Published December 26, 2018
The government has transferred Rs25.7bn into SNGPL and SSGC accounts to pay for the promised subsidy to equalise prices across country. ─ File photo
The government has transferred Rs25.7bn into SNGPL and SSGC accounts to pay for the promised subsidy to equalise prices across country. ─ File photo

LAHORE: The government has transferred a sum of Rs25.7 billion into the accounts of Sui Northern Gas Pipelines Ltd (SNGPL) and Sui Southern Gas Co (SSGC) to pay for the promised subsidy in gas to equalise prices across the country, an SNGPL official confirmed to Dawn on Tuesday. “The funds have arrived and the adjustments to industry bills will be made in the next billing cycle that will end in late January,” the official said.

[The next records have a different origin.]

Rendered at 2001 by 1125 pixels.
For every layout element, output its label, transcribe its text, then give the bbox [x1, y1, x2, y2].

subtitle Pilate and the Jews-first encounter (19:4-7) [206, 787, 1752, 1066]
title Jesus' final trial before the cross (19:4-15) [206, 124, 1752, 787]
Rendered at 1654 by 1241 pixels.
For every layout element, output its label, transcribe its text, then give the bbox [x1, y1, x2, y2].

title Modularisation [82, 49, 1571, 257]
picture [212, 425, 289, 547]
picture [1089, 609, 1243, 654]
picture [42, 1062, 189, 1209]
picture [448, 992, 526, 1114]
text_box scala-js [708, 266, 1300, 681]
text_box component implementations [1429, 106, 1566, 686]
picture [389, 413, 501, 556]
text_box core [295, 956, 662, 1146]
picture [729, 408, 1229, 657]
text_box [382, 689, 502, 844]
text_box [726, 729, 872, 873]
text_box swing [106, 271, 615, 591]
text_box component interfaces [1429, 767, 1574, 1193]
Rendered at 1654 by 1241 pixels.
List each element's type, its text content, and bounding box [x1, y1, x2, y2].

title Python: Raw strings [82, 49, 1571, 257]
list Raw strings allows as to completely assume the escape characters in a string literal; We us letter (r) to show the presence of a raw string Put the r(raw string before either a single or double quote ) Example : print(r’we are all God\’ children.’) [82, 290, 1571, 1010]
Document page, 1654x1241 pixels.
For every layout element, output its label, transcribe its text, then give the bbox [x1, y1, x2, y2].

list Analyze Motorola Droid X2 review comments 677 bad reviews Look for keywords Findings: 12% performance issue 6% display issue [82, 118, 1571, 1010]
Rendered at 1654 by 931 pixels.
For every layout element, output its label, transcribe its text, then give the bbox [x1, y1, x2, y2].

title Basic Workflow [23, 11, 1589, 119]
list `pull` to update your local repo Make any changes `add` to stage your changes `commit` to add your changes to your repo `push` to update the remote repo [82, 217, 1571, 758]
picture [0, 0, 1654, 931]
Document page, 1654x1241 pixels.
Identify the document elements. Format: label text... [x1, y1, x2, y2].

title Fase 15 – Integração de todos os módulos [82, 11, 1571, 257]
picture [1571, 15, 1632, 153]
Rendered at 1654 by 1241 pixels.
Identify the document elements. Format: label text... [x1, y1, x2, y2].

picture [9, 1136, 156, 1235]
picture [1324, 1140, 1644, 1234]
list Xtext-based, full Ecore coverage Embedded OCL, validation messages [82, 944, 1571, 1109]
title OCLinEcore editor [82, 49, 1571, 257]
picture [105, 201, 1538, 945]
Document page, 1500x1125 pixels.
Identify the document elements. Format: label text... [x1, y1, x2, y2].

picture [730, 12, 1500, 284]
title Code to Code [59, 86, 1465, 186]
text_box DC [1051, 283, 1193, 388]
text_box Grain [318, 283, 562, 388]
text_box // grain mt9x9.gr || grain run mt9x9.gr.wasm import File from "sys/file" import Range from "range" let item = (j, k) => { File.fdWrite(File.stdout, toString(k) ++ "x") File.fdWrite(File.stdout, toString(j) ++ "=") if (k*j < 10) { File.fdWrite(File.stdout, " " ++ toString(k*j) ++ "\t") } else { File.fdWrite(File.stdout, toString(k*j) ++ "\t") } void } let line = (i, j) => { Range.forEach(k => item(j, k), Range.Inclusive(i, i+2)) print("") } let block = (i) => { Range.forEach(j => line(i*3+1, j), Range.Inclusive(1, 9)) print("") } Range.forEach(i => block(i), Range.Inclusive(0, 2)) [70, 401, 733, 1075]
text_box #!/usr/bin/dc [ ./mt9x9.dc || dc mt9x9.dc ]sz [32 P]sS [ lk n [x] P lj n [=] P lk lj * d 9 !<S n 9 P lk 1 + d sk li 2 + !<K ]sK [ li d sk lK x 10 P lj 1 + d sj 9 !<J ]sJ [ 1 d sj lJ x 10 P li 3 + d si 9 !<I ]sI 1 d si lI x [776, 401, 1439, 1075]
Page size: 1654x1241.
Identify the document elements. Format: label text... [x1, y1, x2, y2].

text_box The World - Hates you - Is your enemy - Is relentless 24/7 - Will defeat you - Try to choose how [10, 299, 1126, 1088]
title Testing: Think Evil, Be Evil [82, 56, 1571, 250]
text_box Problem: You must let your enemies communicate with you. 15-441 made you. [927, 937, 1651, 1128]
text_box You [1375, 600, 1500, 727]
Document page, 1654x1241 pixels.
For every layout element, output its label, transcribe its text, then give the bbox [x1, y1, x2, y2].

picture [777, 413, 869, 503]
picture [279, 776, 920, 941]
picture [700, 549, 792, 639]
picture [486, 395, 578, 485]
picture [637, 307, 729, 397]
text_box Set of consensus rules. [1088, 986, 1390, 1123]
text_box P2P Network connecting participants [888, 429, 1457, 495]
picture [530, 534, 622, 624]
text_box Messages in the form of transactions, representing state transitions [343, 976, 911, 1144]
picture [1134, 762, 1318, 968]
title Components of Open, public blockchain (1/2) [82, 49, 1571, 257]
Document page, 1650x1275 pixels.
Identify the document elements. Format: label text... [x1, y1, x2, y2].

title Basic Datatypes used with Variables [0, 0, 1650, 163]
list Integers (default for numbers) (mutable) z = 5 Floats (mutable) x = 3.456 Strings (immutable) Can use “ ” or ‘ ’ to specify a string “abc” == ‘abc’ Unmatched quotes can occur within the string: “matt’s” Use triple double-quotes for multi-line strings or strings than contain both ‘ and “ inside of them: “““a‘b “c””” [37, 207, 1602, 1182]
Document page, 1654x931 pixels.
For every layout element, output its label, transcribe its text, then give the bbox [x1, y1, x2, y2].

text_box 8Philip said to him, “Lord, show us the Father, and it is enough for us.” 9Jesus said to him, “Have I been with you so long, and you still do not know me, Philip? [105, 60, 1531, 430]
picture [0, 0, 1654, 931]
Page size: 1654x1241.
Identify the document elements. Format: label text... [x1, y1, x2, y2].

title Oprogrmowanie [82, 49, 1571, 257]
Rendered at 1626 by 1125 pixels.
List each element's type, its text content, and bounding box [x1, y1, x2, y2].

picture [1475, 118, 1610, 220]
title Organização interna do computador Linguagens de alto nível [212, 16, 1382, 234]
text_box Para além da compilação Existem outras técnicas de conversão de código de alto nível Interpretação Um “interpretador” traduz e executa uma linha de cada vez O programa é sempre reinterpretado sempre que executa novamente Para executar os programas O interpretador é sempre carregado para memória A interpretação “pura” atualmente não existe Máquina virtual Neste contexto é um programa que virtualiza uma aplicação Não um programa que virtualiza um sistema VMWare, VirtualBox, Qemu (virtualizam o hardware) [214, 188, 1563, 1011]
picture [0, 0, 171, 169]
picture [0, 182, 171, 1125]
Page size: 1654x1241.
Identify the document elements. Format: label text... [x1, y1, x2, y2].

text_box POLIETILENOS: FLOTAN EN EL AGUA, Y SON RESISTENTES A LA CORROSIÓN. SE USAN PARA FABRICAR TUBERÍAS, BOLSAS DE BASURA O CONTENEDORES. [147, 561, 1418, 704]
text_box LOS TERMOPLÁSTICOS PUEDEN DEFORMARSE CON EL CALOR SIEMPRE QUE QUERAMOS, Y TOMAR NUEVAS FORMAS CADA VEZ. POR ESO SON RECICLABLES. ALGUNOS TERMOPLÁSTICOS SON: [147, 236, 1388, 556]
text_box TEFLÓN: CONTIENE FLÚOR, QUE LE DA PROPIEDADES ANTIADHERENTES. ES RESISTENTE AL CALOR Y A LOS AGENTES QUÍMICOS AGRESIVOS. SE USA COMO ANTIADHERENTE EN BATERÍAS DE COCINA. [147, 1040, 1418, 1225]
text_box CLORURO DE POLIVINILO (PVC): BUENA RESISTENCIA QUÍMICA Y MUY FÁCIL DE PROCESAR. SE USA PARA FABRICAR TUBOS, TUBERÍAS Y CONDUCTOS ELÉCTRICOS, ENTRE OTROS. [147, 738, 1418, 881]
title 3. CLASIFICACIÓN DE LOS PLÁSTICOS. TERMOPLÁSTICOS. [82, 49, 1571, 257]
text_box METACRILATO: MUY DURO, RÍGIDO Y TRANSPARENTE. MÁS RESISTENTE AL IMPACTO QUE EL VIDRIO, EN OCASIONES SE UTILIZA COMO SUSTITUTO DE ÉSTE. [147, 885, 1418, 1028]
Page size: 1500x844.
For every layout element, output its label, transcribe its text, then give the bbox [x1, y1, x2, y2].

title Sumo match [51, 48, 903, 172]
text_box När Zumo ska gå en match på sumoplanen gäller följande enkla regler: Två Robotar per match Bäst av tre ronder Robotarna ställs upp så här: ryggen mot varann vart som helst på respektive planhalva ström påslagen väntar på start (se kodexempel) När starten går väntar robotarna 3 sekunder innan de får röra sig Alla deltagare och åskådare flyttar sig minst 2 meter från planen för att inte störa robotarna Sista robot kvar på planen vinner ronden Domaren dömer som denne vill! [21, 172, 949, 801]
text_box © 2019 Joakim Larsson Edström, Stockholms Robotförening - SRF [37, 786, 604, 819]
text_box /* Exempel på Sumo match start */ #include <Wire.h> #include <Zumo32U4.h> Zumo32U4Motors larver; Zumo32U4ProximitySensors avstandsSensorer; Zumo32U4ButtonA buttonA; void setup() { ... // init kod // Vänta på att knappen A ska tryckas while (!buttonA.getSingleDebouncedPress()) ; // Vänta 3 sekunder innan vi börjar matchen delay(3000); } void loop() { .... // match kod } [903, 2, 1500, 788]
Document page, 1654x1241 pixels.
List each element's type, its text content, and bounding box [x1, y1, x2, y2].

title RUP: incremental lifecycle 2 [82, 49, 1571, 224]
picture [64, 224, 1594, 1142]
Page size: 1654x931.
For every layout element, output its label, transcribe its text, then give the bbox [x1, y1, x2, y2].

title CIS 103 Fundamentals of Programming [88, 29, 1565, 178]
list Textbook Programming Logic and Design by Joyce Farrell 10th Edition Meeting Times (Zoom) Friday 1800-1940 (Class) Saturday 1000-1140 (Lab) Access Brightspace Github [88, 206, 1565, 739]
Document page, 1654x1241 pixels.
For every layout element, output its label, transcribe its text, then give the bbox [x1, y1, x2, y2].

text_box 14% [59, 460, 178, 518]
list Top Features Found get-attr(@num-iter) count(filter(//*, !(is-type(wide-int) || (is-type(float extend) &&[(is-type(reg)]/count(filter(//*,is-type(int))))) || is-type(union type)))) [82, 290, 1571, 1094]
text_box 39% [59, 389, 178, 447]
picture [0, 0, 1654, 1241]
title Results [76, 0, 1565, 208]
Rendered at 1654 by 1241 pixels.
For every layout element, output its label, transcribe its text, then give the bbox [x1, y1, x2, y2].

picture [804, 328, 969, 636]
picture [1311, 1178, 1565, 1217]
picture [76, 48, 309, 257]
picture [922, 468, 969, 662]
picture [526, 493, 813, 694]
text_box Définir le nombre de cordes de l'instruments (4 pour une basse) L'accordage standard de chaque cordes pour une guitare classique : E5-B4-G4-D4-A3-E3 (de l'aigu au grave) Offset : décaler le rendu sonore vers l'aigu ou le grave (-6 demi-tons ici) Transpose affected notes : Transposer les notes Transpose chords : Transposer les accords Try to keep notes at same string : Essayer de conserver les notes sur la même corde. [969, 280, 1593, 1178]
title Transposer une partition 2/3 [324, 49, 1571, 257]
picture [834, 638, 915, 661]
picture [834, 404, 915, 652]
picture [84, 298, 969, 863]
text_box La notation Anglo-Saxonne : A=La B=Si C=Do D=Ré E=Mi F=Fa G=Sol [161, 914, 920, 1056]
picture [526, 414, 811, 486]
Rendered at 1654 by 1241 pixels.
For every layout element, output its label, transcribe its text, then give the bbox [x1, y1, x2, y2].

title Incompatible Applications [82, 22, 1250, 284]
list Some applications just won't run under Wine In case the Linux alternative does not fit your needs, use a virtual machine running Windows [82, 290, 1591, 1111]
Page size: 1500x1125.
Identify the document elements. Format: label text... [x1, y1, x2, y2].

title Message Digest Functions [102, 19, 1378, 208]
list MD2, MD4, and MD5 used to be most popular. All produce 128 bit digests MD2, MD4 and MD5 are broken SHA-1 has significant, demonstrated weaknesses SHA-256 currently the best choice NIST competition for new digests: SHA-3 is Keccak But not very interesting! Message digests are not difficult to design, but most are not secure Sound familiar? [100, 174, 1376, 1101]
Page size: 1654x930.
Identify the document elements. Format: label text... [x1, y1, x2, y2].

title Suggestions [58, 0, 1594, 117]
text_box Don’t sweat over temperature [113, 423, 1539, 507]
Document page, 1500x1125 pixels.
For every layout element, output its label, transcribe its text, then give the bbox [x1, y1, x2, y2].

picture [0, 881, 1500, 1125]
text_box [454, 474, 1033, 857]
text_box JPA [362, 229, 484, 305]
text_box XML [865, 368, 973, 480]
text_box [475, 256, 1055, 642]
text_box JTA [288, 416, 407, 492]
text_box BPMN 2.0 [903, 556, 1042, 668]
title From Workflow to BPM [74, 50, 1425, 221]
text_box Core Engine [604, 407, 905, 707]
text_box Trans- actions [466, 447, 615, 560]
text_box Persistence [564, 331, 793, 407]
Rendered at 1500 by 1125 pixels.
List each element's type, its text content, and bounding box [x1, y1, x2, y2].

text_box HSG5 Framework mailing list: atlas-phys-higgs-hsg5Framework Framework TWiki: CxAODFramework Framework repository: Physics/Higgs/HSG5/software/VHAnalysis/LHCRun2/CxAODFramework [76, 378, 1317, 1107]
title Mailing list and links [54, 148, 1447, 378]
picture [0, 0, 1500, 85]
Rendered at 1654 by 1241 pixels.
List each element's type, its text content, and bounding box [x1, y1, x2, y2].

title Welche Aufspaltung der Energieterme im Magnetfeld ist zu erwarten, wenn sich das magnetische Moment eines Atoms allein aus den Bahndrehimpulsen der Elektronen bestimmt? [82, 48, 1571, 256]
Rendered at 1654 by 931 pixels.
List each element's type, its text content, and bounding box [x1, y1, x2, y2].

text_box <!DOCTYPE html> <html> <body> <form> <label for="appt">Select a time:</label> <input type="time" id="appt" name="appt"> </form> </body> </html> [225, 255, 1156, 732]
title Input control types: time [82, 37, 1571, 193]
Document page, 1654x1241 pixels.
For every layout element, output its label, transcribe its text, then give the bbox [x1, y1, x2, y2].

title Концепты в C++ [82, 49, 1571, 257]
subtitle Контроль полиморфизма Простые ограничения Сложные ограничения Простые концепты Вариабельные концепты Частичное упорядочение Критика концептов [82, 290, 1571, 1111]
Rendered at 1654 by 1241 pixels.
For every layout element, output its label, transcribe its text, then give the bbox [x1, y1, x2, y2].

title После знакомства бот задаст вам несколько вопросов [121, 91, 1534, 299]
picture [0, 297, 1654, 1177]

Export sectors in Punjab were promised an equalisation of gas prices versus their competitors in Karachi, who enjoy priority access to domestic gas since Sindh is a gas producing region. As a result, Punjab exporters are provided a mix of 28 per cent domestic gas and 72pc imported RLNG. As a result, they were paying close to double of what industry in Karachi pays for the vital fuel.

In the January bills, export sectors will receive a rebate for all imported gas consumed between Oct 15 and Jan 15, the official said. From Oct 16 onwards, the export sectors of Punjab have been provided RLNG exclusively according to the official, and they will be reimbursed the amount they have paid on their bills beyond $6.5 per mmBtu since then.

Another commitment that the export sector had been given was that their gas mix will be evenly divided between domestic and imported gas. That will begin “after the winter months,” the official said. The Rs25.7bn amount might well be sufficient to keep the price of gas at $6.5 for all export oriented industries till the end of the fiscal year, the official said. He also confirmed that supply for captive power units will be covered by the subsidy too.

Pakistan’s gas mix is tilting heavily towards growing reliance on imported RLNG, which is more expensive compared to the heavily subsised domestic gas. But as gas fields around the country pass their peak, and new exploration has not yielded any major new finds, there is little option but to import. Exact quantities of imported gas vary from month to month, as does the price since it imported gas is pegged to the price of Brent crude. In the month of November, for example, SNGPL had 2.5bn cubic feet per day in its system, of which 1.1bcfd was RLNG and 1.4bcfd was domestic gas.

Since the demand for domestic gas shoots up among household consumers in the winter across Punjab and KP provinces — the area served by SNGPL — industry is offered to shift entirely to imported gas or shutdown operations for a few months. Early in the tenure of the PTI government, when faced with external sector difficulties, they asked the export oriented sectors for advice on how to lift exports. They were told by the All Pakistan Textile Mills Association that equalizing the price of gas across the country was an important priority. An Economic Coordination Committee meeting approved their request in October, but it has taken this long to arrange for the mechanism through which this price equalization can be effected.